While Israel is likely to target Hamas leaders and commanders, the fate of the group's rank-and-file members is uncertain. Many claim they joined Hamas out of necessity and might want to disassociate themselves from the organization. This situation bears resemblance to the de-Baathification debate in Iraq, which led to the reintegration of Baathists and reignited insurgency.
Therefore, there may be a need for mass departures of Hamas members. Historically, Arab states have expelled such populations, as seen in the 1970 Black September expulsion of PLO members by Jordan.
So where would Hamas members go? Seeking refuge in Turkey could be destabilizing, given President Recep Tayyip Erdogan's use of Arab terrorists and Islamist radicals for his own purposes. Iran is an option, though the Iranian government might be reluctant to accept them, considering the potential backlash from its own population. Qatar, already home to numerous Afghan refugees, could be a viable destination due to available land and the country's historical support for Hamas. However, Qatari intentions in this regard remain unclear.
The Israeli airstrikes on Gaza continue, and we do not know when they will end. This is a humanitarian catastrophe - United Nations Secretary-General António Guterres
This leaves the fate of the Gaza Strip in question. In theory, Israel could take control of the region, but it has no desire to govern over a hostile population of over a million Palestinians.
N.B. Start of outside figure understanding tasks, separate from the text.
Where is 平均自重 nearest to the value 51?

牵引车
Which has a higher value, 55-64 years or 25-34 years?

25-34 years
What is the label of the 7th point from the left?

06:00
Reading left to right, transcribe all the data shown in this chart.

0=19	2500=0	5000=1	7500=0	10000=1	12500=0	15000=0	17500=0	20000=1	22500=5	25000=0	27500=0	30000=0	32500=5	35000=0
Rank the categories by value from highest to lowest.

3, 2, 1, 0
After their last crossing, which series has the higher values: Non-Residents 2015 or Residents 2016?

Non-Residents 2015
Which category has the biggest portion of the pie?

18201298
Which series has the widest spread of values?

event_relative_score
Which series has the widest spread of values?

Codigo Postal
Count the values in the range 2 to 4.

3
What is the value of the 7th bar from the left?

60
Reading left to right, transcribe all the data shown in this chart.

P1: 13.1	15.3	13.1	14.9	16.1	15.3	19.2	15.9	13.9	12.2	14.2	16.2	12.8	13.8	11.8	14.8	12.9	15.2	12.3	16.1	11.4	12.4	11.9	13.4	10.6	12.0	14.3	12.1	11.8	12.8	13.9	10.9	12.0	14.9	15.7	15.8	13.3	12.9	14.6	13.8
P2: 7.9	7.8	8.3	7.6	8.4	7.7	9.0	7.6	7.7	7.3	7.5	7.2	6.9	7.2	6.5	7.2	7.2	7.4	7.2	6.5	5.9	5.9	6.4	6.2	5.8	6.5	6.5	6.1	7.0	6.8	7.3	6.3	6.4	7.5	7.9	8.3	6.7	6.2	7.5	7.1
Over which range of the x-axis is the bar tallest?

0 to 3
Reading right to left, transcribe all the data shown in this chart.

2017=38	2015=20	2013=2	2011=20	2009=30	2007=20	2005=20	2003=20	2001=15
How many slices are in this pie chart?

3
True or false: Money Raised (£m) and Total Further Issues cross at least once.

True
The most probable solution is to reinstate the Palestinian Authority in Gaza. The Palestinian elections of 2006, in which Hamas contested and subsequently staged a coup against the Palestinian Authority in 2007, established a dynamic where groups seek legitimacy through elections but resort to violence if unsuccessful. However, trust in the Palestinian Authority is lacking, primarily due to allegations of corruption and its leader Mahmoud Abbas, who is seen by many as a Holocaust denier.
Egypt, which once administered the Gaza Strip, now wishes to avoid involvement in the territory due to its radicalization. The United Nations is not seen as a suitable mediator, as its involvement might involve channeling funds through Iran-based charities and potentially rewarding the Islamic Revolutionary Guard Corps for violence.
One potential solution could involve seeking guarantees from Saudi Arabia. Saudi investment has played a role in stabilizing other conflict-ridden regions, like Lebanon. The question is whether Crown Prince Muhammad Bin Salman would be willing to intervene and reconstruct Gaza.
However, Lebanon's situation ultimately deteriorated, with Saudi Arabia facing relentless Iranian efforts to undermine the country and dissatisfaction with the Lebanese political class. For the international community, the question is whether the Saudis have learned from their Lebanon experience and are open to giving it another try. As for the White House, they must consider the importance of maintaining a strategic partnership with Saudi Arabia, especially after a period of strained relations.